Collected data entries:
═══

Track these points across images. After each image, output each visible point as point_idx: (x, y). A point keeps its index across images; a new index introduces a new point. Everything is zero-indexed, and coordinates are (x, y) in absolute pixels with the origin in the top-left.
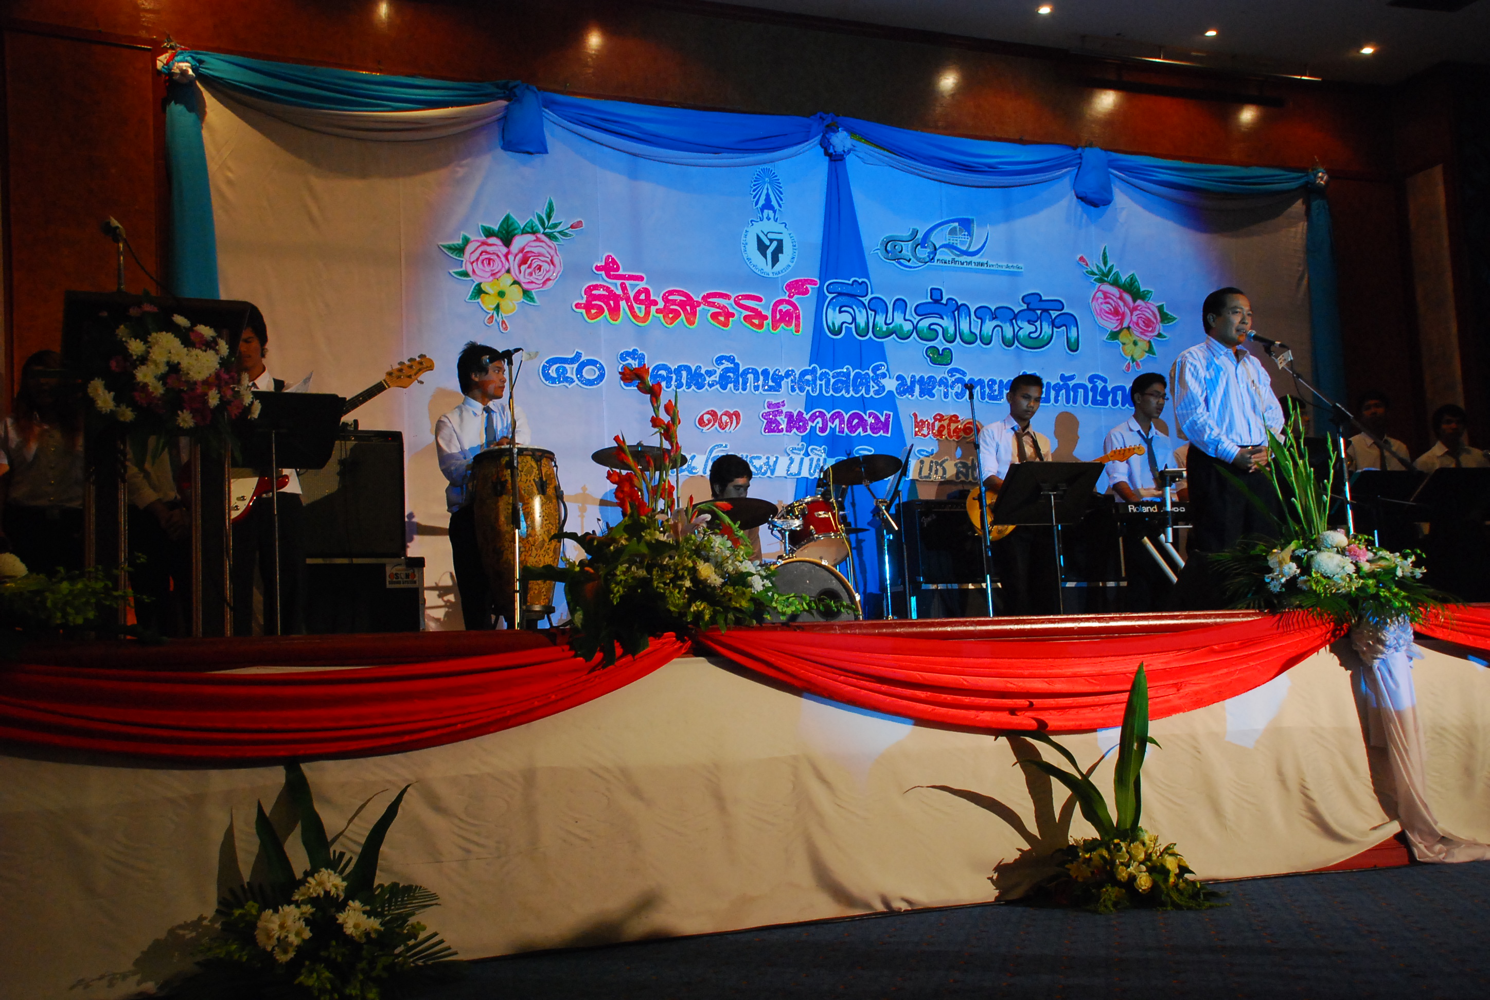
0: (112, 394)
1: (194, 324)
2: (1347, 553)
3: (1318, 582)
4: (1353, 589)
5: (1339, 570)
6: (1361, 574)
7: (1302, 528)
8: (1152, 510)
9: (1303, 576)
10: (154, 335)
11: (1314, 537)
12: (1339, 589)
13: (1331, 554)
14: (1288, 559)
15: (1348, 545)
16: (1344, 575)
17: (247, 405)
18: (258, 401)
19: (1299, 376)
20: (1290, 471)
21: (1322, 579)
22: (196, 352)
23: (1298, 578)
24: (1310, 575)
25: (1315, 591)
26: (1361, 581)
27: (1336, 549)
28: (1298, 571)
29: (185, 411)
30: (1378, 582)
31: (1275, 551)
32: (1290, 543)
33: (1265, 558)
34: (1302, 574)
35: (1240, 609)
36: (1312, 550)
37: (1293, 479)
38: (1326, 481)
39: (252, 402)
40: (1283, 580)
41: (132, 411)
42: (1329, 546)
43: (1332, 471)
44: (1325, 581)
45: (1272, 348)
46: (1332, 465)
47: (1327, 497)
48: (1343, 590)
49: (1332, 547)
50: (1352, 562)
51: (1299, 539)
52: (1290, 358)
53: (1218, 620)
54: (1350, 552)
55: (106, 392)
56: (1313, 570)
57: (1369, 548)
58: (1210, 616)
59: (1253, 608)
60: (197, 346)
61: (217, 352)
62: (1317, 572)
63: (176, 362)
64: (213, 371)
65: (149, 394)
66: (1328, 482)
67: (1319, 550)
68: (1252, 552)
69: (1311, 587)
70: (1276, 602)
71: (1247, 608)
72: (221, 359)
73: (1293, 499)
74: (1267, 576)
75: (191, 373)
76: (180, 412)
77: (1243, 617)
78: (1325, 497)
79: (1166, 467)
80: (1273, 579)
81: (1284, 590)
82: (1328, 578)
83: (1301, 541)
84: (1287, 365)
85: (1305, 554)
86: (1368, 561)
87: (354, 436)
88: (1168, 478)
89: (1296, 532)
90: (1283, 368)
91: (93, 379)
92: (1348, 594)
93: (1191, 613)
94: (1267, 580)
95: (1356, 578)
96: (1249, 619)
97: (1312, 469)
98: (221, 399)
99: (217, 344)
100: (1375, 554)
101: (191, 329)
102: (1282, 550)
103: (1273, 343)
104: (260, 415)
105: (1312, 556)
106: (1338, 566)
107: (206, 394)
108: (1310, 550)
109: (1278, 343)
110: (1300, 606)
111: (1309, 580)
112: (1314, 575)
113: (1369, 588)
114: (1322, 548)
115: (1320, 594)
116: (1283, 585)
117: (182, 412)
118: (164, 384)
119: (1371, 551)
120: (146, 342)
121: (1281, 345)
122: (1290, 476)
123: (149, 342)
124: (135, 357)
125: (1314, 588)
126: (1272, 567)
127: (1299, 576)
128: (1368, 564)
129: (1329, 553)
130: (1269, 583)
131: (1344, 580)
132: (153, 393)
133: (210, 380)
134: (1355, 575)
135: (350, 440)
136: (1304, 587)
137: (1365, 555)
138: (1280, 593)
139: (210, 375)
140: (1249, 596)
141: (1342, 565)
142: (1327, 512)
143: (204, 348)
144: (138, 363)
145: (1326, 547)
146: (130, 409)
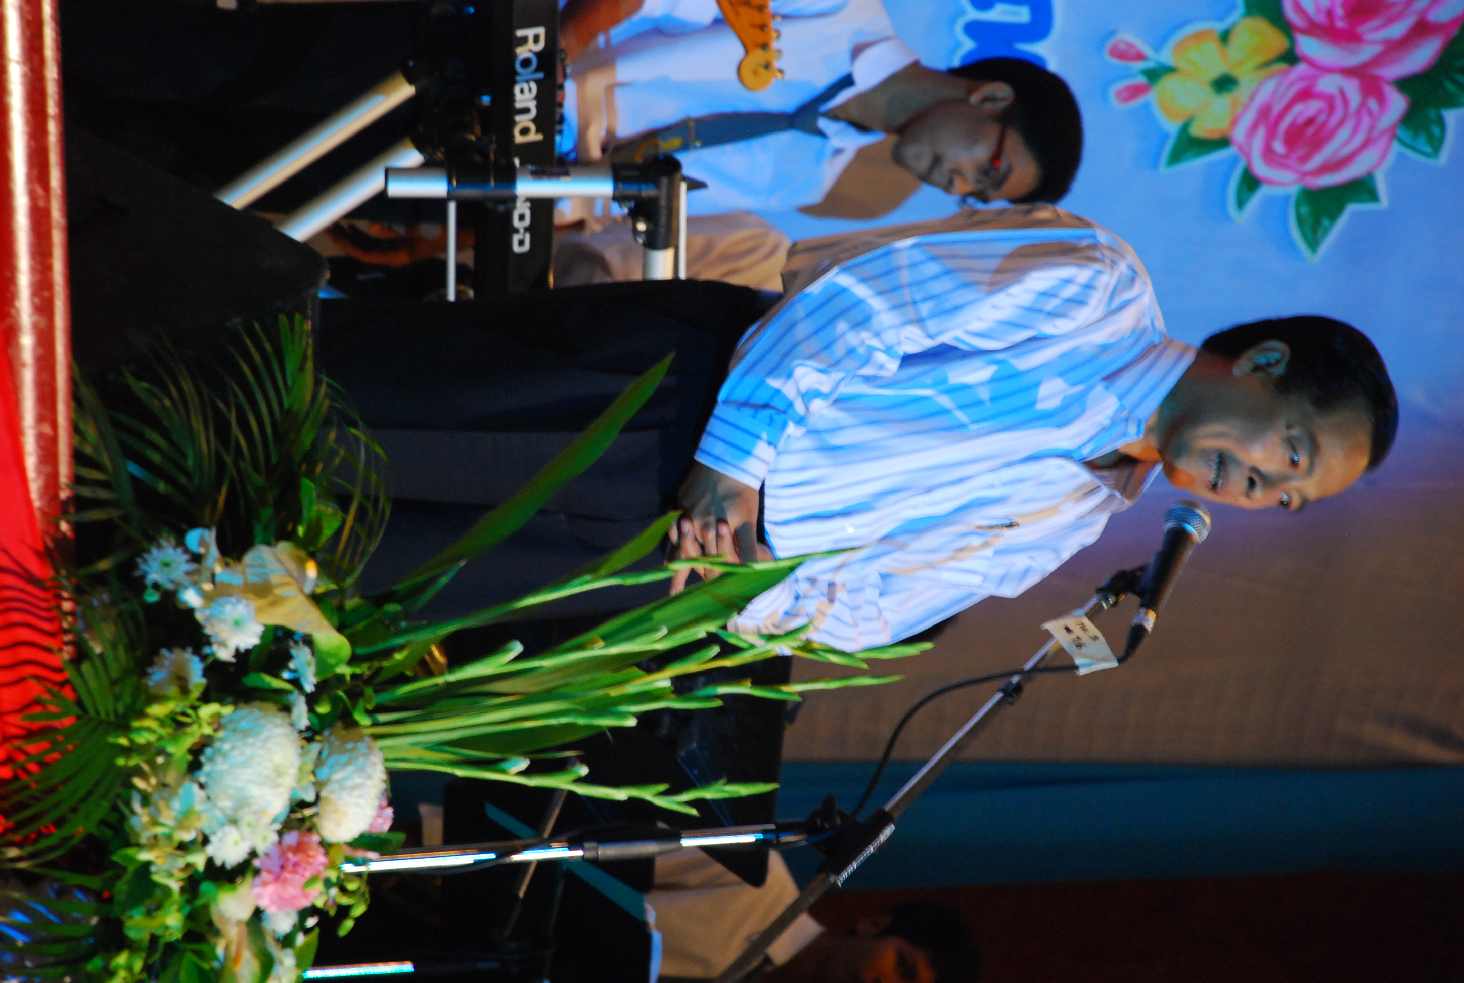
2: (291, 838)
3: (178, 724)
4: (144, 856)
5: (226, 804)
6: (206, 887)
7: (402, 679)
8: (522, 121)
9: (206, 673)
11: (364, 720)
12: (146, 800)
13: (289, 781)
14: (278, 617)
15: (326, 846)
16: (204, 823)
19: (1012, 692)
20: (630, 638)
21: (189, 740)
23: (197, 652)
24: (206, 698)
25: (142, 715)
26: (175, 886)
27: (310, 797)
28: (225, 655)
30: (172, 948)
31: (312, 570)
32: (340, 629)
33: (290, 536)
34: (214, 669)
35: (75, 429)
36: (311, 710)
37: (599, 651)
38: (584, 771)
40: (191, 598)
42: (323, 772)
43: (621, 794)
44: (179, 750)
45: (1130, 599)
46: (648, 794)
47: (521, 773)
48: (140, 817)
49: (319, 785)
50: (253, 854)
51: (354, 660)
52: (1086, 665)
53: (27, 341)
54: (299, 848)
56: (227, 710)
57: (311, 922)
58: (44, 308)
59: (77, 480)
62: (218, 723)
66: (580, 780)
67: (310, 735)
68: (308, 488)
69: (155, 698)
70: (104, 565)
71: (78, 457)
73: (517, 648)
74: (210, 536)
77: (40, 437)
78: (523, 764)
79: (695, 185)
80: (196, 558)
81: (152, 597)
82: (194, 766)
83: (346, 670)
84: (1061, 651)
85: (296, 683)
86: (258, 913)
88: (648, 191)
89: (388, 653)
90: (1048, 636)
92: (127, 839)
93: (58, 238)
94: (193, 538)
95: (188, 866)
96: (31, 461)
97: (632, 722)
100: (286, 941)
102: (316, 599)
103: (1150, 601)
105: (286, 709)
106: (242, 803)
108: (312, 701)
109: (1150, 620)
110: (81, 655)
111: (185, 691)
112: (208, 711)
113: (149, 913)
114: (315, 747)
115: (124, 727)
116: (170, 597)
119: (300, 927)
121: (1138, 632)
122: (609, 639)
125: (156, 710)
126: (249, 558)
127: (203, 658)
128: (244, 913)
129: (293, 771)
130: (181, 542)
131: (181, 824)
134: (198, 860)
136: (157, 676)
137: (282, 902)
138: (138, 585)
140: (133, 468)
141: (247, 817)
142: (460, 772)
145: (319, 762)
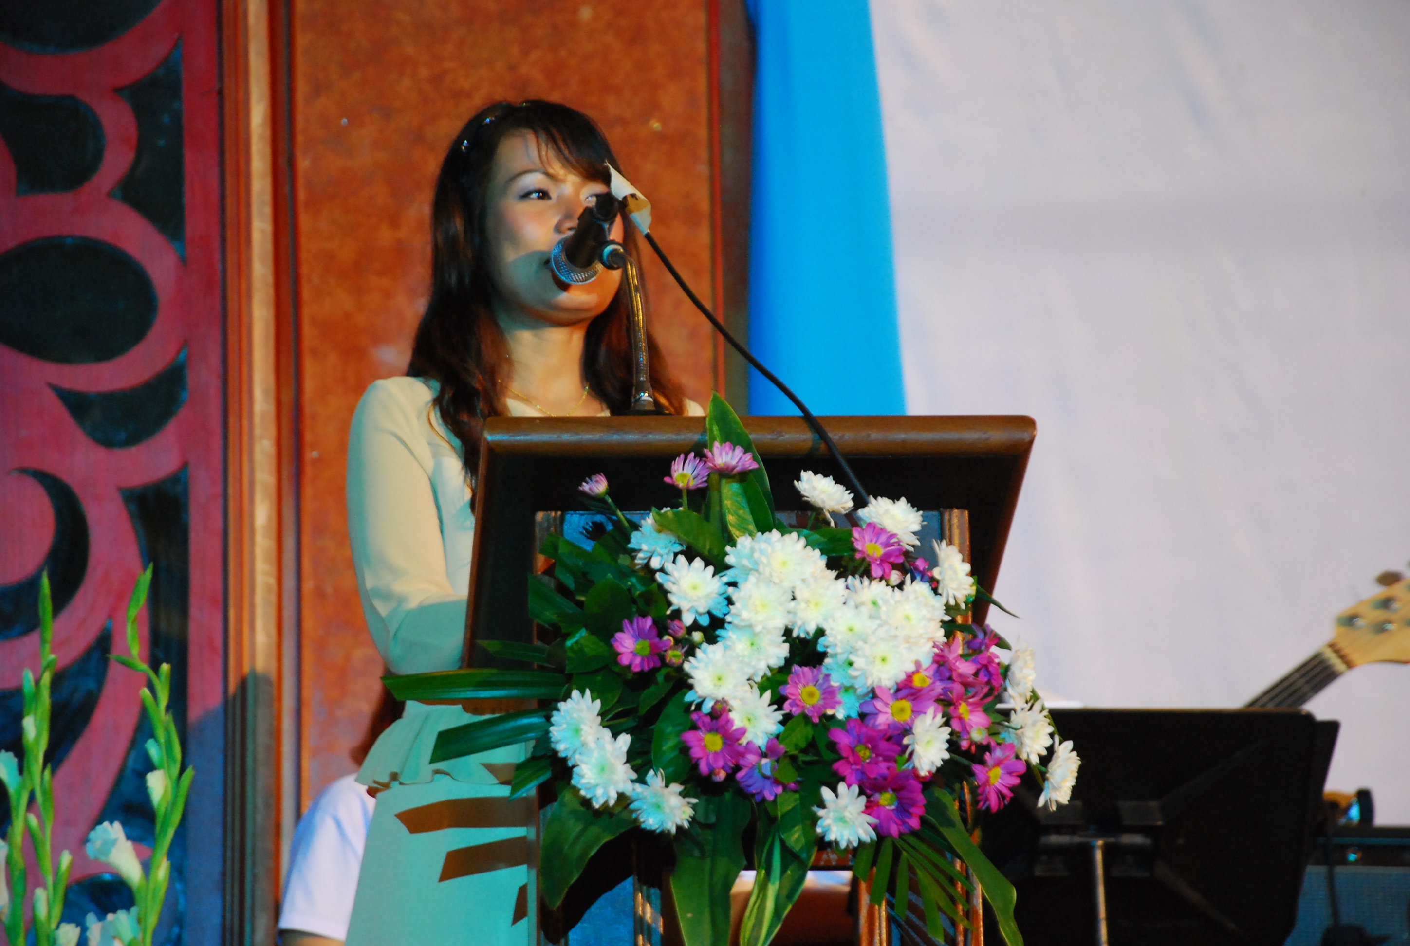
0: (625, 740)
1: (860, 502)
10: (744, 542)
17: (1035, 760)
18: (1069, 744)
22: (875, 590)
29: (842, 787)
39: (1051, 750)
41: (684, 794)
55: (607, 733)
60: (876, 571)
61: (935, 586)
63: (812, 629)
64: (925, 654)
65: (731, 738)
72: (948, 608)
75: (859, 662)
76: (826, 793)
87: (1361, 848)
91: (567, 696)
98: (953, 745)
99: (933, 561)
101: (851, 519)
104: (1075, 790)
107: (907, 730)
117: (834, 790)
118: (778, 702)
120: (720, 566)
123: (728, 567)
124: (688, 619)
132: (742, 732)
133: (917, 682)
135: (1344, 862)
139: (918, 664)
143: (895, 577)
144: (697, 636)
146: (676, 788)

═══

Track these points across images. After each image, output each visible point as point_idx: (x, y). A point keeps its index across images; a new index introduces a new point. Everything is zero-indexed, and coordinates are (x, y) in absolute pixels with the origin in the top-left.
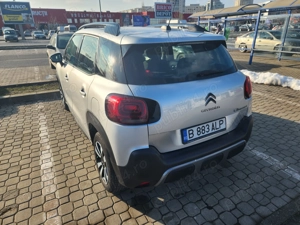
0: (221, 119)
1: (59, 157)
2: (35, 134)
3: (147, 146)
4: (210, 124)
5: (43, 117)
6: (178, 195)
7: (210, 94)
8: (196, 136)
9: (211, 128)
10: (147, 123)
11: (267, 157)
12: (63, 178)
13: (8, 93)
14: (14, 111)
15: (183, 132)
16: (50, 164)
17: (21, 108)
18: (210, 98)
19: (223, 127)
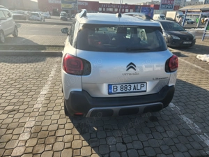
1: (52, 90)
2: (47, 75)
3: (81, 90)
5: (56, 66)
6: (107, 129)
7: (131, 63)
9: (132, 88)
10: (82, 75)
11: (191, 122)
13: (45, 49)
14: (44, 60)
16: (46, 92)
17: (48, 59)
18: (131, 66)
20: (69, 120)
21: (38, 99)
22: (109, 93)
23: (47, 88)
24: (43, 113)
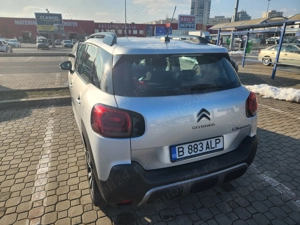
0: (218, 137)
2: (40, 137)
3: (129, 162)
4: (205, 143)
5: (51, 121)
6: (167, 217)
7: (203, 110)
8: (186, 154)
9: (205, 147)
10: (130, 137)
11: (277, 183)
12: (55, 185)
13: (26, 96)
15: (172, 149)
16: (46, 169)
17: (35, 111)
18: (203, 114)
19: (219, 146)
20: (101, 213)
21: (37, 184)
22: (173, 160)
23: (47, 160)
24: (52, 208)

═══

Exercise aim → Extract from the records above the lines from the one containing "5: (1339, 570)" to the one containing "81: (1284, 590)", both lines included, exactly as they appear and with nothing else.

Exercise output →
5: (1339, 570)
6: (1361, 574)
7: (1302, 528)
8: (1152, 510)
9: (1303, 576)
10: (154, 335)
11: (1314, 537)
12: (1339, 589)
13: (1331, 554)
14: (1288, 559)
15: (1348, 545)
16: (1344, 575)
17: (247, 405)
18: (258, 401)
19: (1299, 376)
20: (1290, 471)
21: (1322, 579)
22: (196, 352)
23: (1298, 578)
24: (1310, 575)
25: (1315, 591)
26: (1361, 581)
27: (1336, 549)
28: (1298, 571)
29: (185, 411)
30: (1378, 582)
31: (1275, 551)
32: (1290, 543)
33: (1265, 558)
34: (1302, 574)
35: (1240, 609)
36: (1312, 550)
37: (1293, 479)
38: (1326, 481)
39: (252, 402)
40: (1283, 580)
41: (132, 411)
42: (1329, 546)
43: (1332, 471)
44: (1325, 581)
45: (1272, 348)
46: (1332, 465)
47: (1327, 497)
48: (1343, 590)
49: (1332, 547)
50: (1352, 562)
51: (1299, 539)
52: (1290, 358)
53: (1218, 620)
54: (1350, 552)
55: (106, 392)
56: (1313, 570)
57: (1369, 548)
58: (1210, 616)
59: (1253, 608)
60: (197, 346)
61: (217, 352)
62: (1317, 572)
63: (176, 362)
64: (213, 371)
65: (149, 394)
66: (1328, 482)
67: (1319, 550)
68: (1252, 552)
69: (1311, 587)
70: (1276, 602)
71: (1247, 608)
72: (221, 359)
73: (1293, 499)
74: (1267, 576)
75: (191, 373)
76: (180, 412)
77: (1243, 617)
78: (1325, 497)
79: (1166, 467)
80: (1273, 579)
81: (1284, 590)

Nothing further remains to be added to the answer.